1. Introdução: segurança não pode virar exclusão
O uso de biometria facial em condomínios residenciais se expandiu rapidamente. A promessa é eficiência: mais segurança, menos chaves, menos cartões e controle rigoroso de acesso.
Mas o avanço tecnológico trouxe uma dúvida jurídica relevante:
o condomínio pode impedir o morador de entrar em casa se ele se recusar a cadastrar o rosto?
A resposta envolve não só regras condominiais, mas também proteção de dados pessoais, direito de propriedade e limites do poder da coletividade sobre o indivíduo.
2. Biometria facial é dado sensível
Pela LGPD, a biometria facial é classificada como dado pessoal sensível.
Isso significa que seu tratamento exige:
finalidade específica e legítima
necessidade comprovada
base legal adequada
medidas rigorosas de segurança
respeito aos direitos do titular
O simples argumento de “mais segurança” não autoriza automaticamente a coleta compulsória.
2.1. Consentimento é obrigatório?
Em regra, o tratamento de dados sensíveis exige consentimento livre, informado e inequívoco.
E aqui surge o ponto crítico:
consentimento não pode ser forçado.
Se a recusa gera punição prática — como impedir o acesso à própria residência — o consentimento deixa de ser livre.
3. O condomínio pode impor a biometria ao morador?
Há um limite claro.
O condomínio pode:
adotar sistemas de segurança
deliberar sobre formas de controle de acesso
buscar proteção coletiva
Mas não pode suprimir direitos fundamentais do morador, como:
acesso à própria unidade
uso das áreas comuns
exercício do direito de propriedade
Impedir a entrada de quem se recusa a fornecer dado sensível tende a ser medida desproporcional.

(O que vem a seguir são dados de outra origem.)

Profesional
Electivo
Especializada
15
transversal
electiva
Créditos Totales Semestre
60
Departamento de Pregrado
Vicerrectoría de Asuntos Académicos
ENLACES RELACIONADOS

3.1. Assembleia aprovar resolve o problema?
Não necessariamente.
Mesmo que a assembleia aprove o uso da biometria, isso não afasta a aplicação da LGPD nem autoriza violação de direitos individuais.
Deliberação coletiva não legitima:
coleta excessiva de dados
ausência de alternativa razoável
exclusão de moradores
coerção indireta ao consentimento
A vontade da maioria encontra limite na lei.
4. Segurança x proporcionalidade
O princípio central aqui é a proporcionalidade.
O condomínio precisa demonstrar que:
a biometria é realmente necessária
não há meio menos invasivo igualmente eficaz
o sistema é seguro e auditável
há política clara de armazenamento e descarte
Se existem alternativas — como tag, cartão, senha ou porteiro — a imposição exclusiva da biometria se torna juridicamente frágil.
4.1. E visitantes, prestadores e empregados?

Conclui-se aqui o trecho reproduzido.